Study Finds Computers Surpass Pathologists in Predicting Lung Cancer Type, Severity
Computers can be trained to be more accurate than pathologists in assessing slides of lung cancer tissues, according to a new study by researchers at the Stanford University School of Medicine. The researchers found that a machine-learning approach to identifying critical disease-related features accurately differentiated between two types of lung cancers and predicted patient survival times better than the standard approach of pathologists classifying tumors by grade and stage. Their findings were published by Yu et al in Nature Communications.
“Pathology as it is practiced now is very subjective,” said Michael Snyder, PhD, Professor and Chair of Genetics at Stanford. “Two highly skilled pathologists assessing the same slide will agree only about 60% of the time. This approach replaces this subjectivity with sophisticated, quantitative measurements that we feel are likely to improve patient outcomes.”
Although the current study focused on lung cancer, the researchers believe that a similar approach could be used for many other types of cancer.
“Ultimately, this technique will give us insight into the molecular mechanisms of cancer by connecting important pathologic features with outcome data,” said Dr. Snyder.
Lung Cancer Focus
Often, a cancer's grade and stage can be used to predict how the patient will fare. They also can help clinicians decide how—and how aggressively—to treat the disease. This classification system doesn’t always work well for lung cancer, however.
In particular, the lung cancer subtypes of adenocarcinoma and squamous cell carcinoma can be difficult to tell apart when examining tissue culture slides. Furthermore, the stage and grade of a patient’s cancer doesn’t always correlate with their prognosis, which can vary widely. Fifty percent of stage I adenocarcinoma patients, for example, die within 5 years of their diagnosis, whereas about 15% survive for more than 10 years.
The researchers used 2,186 images from The Cancer Genome Atlas obtained from patients with either adenocarcinoma or squamous cell carcinoma. The database also contained information about the grade and stage assigned to each cancer and how long each patient lived after diagnosis.

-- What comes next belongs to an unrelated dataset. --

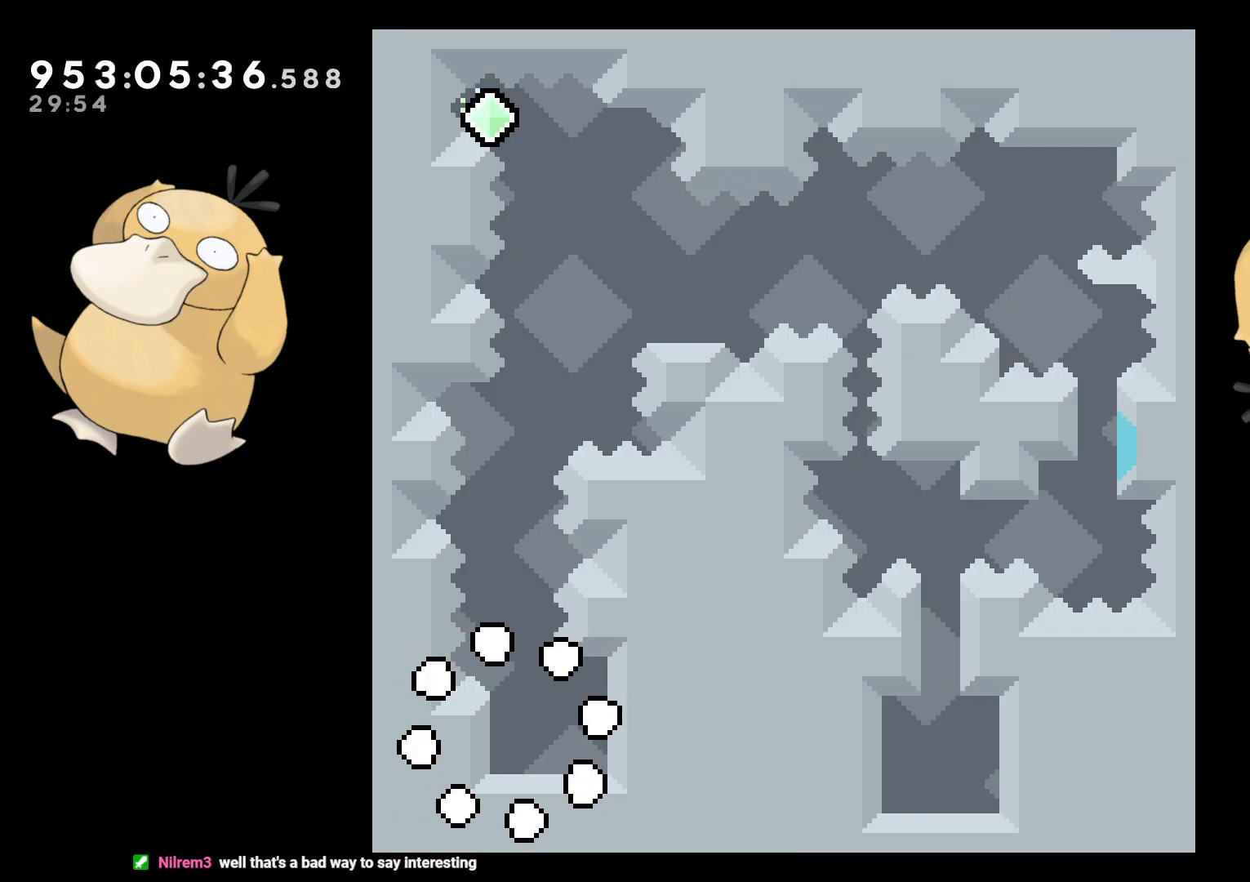
{"buttons": ["B", "DPAD_UP"], "left_stick": "center", "right_stick": "center", "events": [[467, "DPAD_UP", "down"], [500, "B", "down"]]}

The researchers then used the images to train a computer software program to identify many more cancer-specific characteristics than can be detected by the human eye—nearly 10,000 individual traits vs the several hundred usually assessed by pathologists. These characteristics included not just cell size and shape, but also the shape and texture of the cells’ nuclei and the spatial relations among neighboring tumor cells.
“We began the study without any preconceived ideas, and we let the software determine which characteristics are important,” said Dr. Snyder, who is also the Stanford W. Ascherman, MD, FACS, Professor in Genetics. “In hindsight, everything makes sense. And the computers can assess even tiny differences across thousands of samples many times more accurately and rapidly than a human.”
Connecting Imaging and ‘Omics’
The researchers homed in on a subset of cellular characteristics identified by the software that could best be used to differentiate tumor cells from the surrounding noncancerous tissue, identify the cancer subtype, and predict how long each patient would survive after diagnosis. They then validated the ability of the software to accurately distinguish short-term survivors from those who lived significantly longer on another dataset of 294 lung cancer patients from the Stanford Tissue Microarray Database.
Identifying previously unknown physical characteristics that can predict cancer severity and survival times is also likely to lead to greater understanding of the molecular processes of cancer initiation and progression. In particular, Dr. Snyder anticipates that the machine-learning system described in this study will be able to complement the emerging fields of cancer genomics, transcriptomics, and proteomics.
“We launched this study because we wanted to begin marrying imaging to our ‘omics’ studies to better understand cancer processes at a molecular level,” Dr. Snyder said. “This brings cancer pathology into the 21st century.”
The content in this post has not been reviewed by the American Society of Clinical Oncology, Inc. (ASCO®) and does not necessarily reflect the ideas and opinions of ASCO®.